Dernière mise à jour : 18 aout 2026
La réforme des pensions modifie plusieurs aspects des emplois de fin de carrière. Vous trouverez ci-dessous les principales questions et réponses concernant les conditions d’accès, les conditions de carrière, les conséquences sur la pension, les allocations et les différentes restrictions introduites par la réforme.
Qu’est-ce qu’un emploi de fin de carrière et qu’est-ce qui change en 2025 ?
Un emploi de fin de carrière est une forme de crédit-temps permettant aux travailleurs en fin de carrière de réduire leurs prestations de travail (à mi-temps ou à 4/5e) jusqu’à leur départ à la pension, tout en bénéficiant d’une allocation complémentaire de l’ONEM.
Les emplois de fin de carrière sont maintenus par la réforme.
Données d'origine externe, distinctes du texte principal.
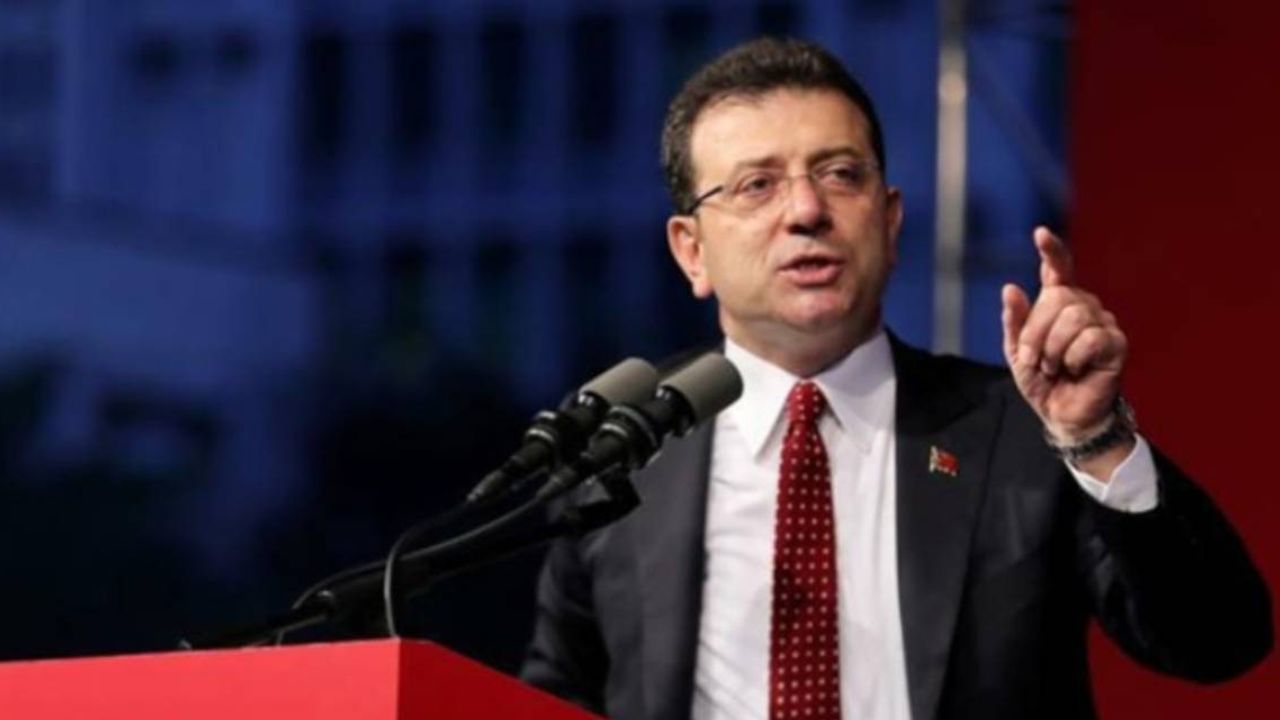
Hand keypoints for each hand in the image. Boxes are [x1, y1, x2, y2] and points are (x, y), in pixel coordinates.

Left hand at [1001, 227, 1127, 443]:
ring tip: (1054, 367)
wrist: (1061, 414)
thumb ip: (1014, 321)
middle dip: (1035, 332)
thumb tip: (1010, 288)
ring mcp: (1103, 323)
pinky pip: (1090, 338)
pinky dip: (1073, 358)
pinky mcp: (1116, 344)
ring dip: (1053, 348)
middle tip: (1034, 359)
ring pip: (1073, 316)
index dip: (1052, 251)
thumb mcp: (1017, 352)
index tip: (1040, 233)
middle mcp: (1084, 307)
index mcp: (1059, 304)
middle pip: (1057, 297)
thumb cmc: (1043, 381)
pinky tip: (1076, 370)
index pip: (1059, 269)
La principale modification concerne la condition de carrière. Alors qu’il fallait auparavant justifier de 25 années de carrière professionnelle, la réforme relève progressivement cette condition à 30 ans, puis à 35 ans à partir de 2030.
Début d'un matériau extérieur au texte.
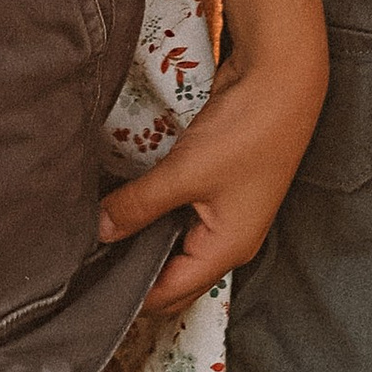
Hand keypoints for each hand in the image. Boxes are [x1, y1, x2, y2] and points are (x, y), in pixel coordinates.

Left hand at [96, 41, 328, 307]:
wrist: (283, 76)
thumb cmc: (244, 132)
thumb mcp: (185, 172)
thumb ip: (139, 205)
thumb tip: (99, 231)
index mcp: (226, 252)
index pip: (169, 295)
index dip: (130, 295)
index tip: (88, 286)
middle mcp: (229, 241)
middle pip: (176, 276)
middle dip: (136, 273)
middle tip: (90, 263)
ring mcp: (227, 211)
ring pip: (177, 243)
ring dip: (145, 239)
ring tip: (101, 233)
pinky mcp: (221, 183)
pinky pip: (183, 214)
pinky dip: (158, 214)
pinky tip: (131, 202)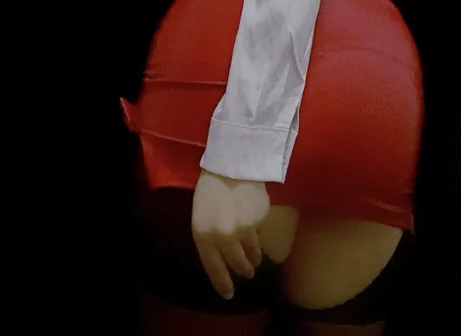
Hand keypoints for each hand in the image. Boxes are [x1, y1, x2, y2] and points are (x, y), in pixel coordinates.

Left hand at [191, 169, 269, 299]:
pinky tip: (253, 220)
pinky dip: (257, 232)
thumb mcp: (200, 217)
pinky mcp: (259, 221)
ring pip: (251, 252)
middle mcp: (224, 238)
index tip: (229, 295)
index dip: (223, 283)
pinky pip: (258, 232)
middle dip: (243, 270)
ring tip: (255, 259)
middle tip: (248, 273)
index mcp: (204, 237)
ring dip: (253, 257)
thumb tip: (222, 255)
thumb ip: (208, 238)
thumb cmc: (210, 190)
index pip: (214, 268)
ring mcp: (244, 230)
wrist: (231, 166)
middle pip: (237, 264)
Certaines règles spécifiques continuent à s’appliquer à des catégories particulières de travailleurs, notamment dans le cadre des carrières longues, des métiers lourds ou du travail de nuit. Les conditions précises applicables à ces régimes particuliers doivent toutefois être vérifiées en fonction de la réglementation en vigueur au moment de la demande.
Quel est l’impact d’un emploi de fin de carrière sur mes droits de pension ?
- Pour les périodes non prestées dans le cadre d’un emploi de fin de carrière, il existe généralement une assimilation sur la base d’un « salaire fictif limité » (ou droit minimum annuel). Un emploi de fin de carrière entraîne donc, dans la plupart des cas, une diminution limitée des droits de pension. Pour les personnes qui continuent toutefois à travailler jusqu’à l’âge légal de la pension, l’assimilation au « salaire fictif normal » (= salaire perçu antérieurement) reste d’application.
- La réforme limite également la prise en compte des périodes assimilées dans la carrière de pension. Pour les personnes nées en 1968 ou après, la part des périodes assimilées de chômage et de fin de carrière ne peut dépasser 20 %. Les périodes de maladie et les congés pour soins ne sont toutefois pas concernés par cette limitation.
- Les périodes non prestées dans le cadre d’un emploi de fin de carrière ne sont pas considérées comme du travail effectif pour la dispense du malus pension en cas de pension anticipée. Elles ne sont pas davantage prises en compte pour satisfaire à la condition de travail requise pour l’accès à la pension minimum garantie.